Choose Your Hard Isn't Cancelled

Every now and then the "choose your hard" meme spikes on social media. Some are quick to denounce it as a false choice because not everything hard is a choice. They're missing the point.

Choose your hard is about recognizing which hard things are choices. Of course you didn't choose to get cancer, or to have a child die, or any of myriad horrible things. But you do get to choose how you respond to those things. You can choose to be bitter, or you can choose to be better. You can choose to be a victim, or you can choose to be a survivor.

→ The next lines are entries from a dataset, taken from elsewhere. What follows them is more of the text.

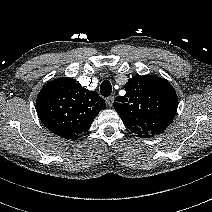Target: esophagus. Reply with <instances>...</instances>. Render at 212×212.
Wrapping results in <instances>:
<instances>
[{
    "instance_id": "1",
    "label": "esophagus",
    "mask_w": 212,
    "mask_h": 212,
    "mask_svg": "<svg viewBox=\"0 0 212 212\" xmlns=\"http://www.w3.org/2000/svg\"><path fill=\"white\" fill-rule=\"evenodd\" d=\"M113 103H114V96H110V97H108L107 99H106V104L108 105V106H112L113 105Z\"/></svg>"
}]
</instances>
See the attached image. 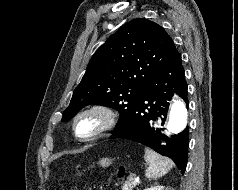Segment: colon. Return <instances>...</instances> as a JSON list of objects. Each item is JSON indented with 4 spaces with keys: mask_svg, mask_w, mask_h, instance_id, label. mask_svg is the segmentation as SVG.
I'll return each instance as SVG.
<instances>
[{
    "mask_svg": "<svg viewBox=\"0 0 238 190\" xmlns=\"http://www.w3.org/2000/svg\"><path fill=\"white\" fill-rule=\"evenodd\" d=\"M124 172H125V169H124L123 167H120V168L118 169V173H119L120 175H123Z\"/></svg>",
    "mask_w": 238,
    "mask_h": 190,
    "instance_id": "5ec220e1",
    "label": "colon"
}]
</instances>
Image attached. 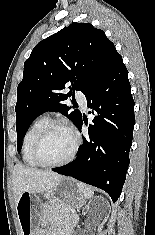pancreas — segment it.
<instances>
[{"label":"pancreas","mask_w":155,"mask_h":235,"mask_svg":"<svg viewBox=\"0 0 155 235\" xmlns=\"http://www.w3.org/2000/svg\"><path fill=\"white\" fill-rule=\"evenodd\" d=\"M58 211L60 212V214L66 219V220H69V221H72L74 216L73 214L70 213V210H67L63 207H60L58 209Z\"/></svg>","instance_id":"cf45deb5"}]
</instances>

I have a pretty debilitating auto-immune disease that, untreated, would "turn my spine into bamboo" to use the metaphor that my doctor used to explain it to me. Now that I'm getting older, my vision is starting to go. I've had better-than-20/20 vision for my entire life, and now that I have even just the slightest astigmatism (multiple optometrists questioned whether I actually needed glasses), 5 minutes of looking at a computer screen without my glasses gives me a headache. I have moderate tinnitus that is exacerbated by the white-noise machine that my wife can't sleep without. Both of my children have been hospitalized for significant amounts of time, requiring me to miss work and stay with them (not to mention the stress of having children with that level of healthcare needs).

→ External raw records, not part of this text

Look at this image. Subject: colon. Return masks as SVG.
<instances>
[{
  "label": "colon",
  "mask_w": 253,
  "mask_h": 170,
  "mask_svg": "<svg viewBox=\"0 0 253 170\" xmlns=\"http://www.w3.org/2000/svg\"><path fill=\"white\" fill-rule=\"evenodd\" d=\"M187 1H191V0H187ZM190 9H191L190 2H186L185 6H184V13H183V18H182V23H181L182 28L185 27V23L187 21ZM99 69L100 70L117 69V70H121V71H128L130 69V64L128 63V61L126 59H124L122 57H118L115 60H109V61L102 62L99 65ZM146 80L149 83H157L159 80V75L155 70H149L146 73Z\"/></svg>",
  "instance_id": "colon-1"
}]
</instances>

I could go on for 5 more paragraphs.

None of these things were choices. All of them "happened to me" and they are all hard on their own.

I choose to take the medication that makes living in this body bearable. For the first 10ish years that was an I.V. infusion every 6 weeks. Then it was at-home injections. Now it's a daily pill. Next year it could be something else.

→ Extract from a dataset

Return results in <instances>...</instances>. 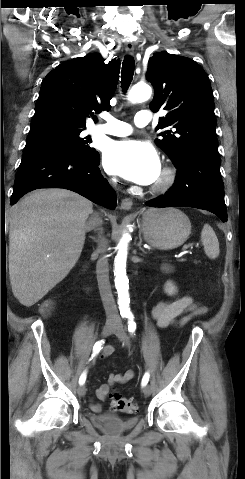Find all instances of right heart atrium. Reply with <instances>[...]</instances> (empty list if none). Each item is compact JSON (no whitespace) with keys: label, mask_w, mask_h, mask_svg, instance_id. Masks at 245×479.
I'll return each instance as SVG.
<instances>
[{"label":"right heart atrium","mask_w":245,"mask_h":479,"mask_svg":"<svg viewBox=\"0 0 245 479\" xmlns=\"http://www.w3.org/2000/svg\"><path fill=\"white\" fill-rule=\"evenodd\" d=\"M110 180H111V181H114L115 179H114L112 176H110Z\"/></svg>","instance_id":"d8ad5b80"}]
</instances>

I choose to wear glasses, and take care of them.

I choose to sleep with earphones in so that I can listen to old movies while I drift off rather than slowly go insane from the ringing in my ears.

I choose to be grateful for the time that I have with my children, and to be grateful for the medical professionals who have helped them. I choose to be grateful that I am a parent in 2023, and not 1823.

But it's more than that

Not only do I choose to look at the bright side of the hard things that have happened to me, I choose which hard things I'm going to do while not letting my hardships hold me back.

Body wants to turn to stone? In 2014 I got my skydiving license. I am a parachute rigger. I have 2 different skydiving instructional ratings and I have nearly 800 jumps. (By the way, if you're ever in south-eastern PA and want to make a jump, hit me up!)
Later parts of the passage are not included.